This is how I understand it: corruptly acquire a very fat stack. Admit the acquisition. Pay a fine. Or pay back the fat stack. Get amnesty. Proceed on you merry way. This is how you know that lip service is the only service you will receive in the officially hallowed halls of the public service especially when it comes to the knotty problem of graft in high places - and low.
There is a canard abroad in the land that in order to win the war on graft, if indeed it is a war, we must find committed men and women to head the Ethics and Anti-corruption Commission. Those at the forefront of peddling this heretical idea happen to have a deeply vested interest in the continued existence of the commission. Its existence is a sign that we are truly uninterested in turning things around. In fact, its existence is a reason why every now and then, when the scale of the anti-corruption challenge threatens to overwhelm us, we are bombarded with pleas for amnesty for those caught with their hands in the public cookie jars.
In two decades of anti-corruption posturing, not one ex-Cabinet member has been convicted. There is the former securocrat who was almost bankrupt when he was appointed to the Cabinet but is now coining it as if he was Croesus. There is the former parastatal boss who oversaw hundreds of millions of donor funds who seems to live the life of European royalty. We like to pretend that former presidents sweated when they were in the saddle and that the billions they owned or own were amassed by dint of hard work. In all this, the anti-corruption watchdog has gone from strength to strength, loosing friends, alienating Kenyans and making a pest of itself among the low-hanging fruit of the rank-and-file of the public service.
The drama surrounding the latest crop of anti-corruption commissioners is not that surprising. We have had an ex-policeman billionaire, an ex-judge and a constitutional lawyer at the top. They were all a disaster. The new boys and girls were appointed despite serious doubts of their capacity or even probity. One resigned after being bullied. One resigned after being indicted. One remains and she seems determined to push the envelope forgetting that no one wants her there, no one supports her determined grip on the office and no ne will notice when she eventually slinks away in humiliation.
What should concern the ones supporting the ludicrous demands for amnesty for thuggish types is the fact that when "corruption fights back", it does so nowadays with a mix of finesse and thuggishness. Apparently one commissioner was offered a diplomatic spot in Brazil while another had firearms brandished in her face. Don't you want to know who was both offering the sops and intimidating the commissioners?

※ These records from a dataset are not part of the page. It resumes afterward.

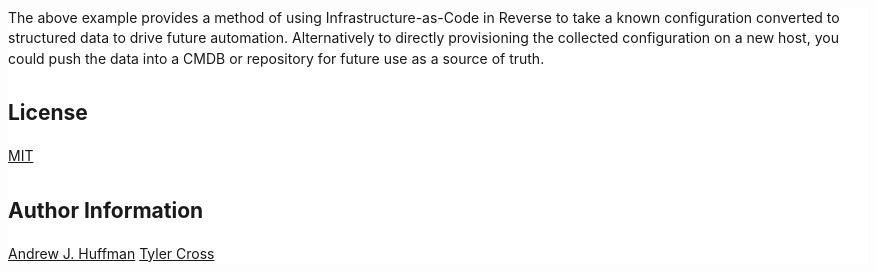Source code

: The above example provides a method of using Infrastructure-as-Code in Reverse to take a known configuration converted to structured data to drive future automation. Alternatively to directly provisioning the collected configuration on a new host, you could push the data into a CMDB or repository for future use as a source of truth.

## License

[MIT](LICENSE)

## Author Information

[Andrew J. Huffman](https://github.com/ahuffman)
[Tyler Cross](https://github.com/wtcross)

Perhaps it is time to admit that graft is here to stay. Whether it is of the petty kind or the grand one that affects the national economy in insidious ways, we are prepared to live with it. We offer and solicit petty amounts for "small" things. We assassinate one another over billions in public tenders. Even the men, and women, of the cloth have taken to robbing their congregations blind while simultaneously screaming that they are being persecuted when the lawmen come after them. The Roman Empire collapsed because it did not share the spoils of its graft fairly or evenly. Kenya will prevail because everyone is on the take.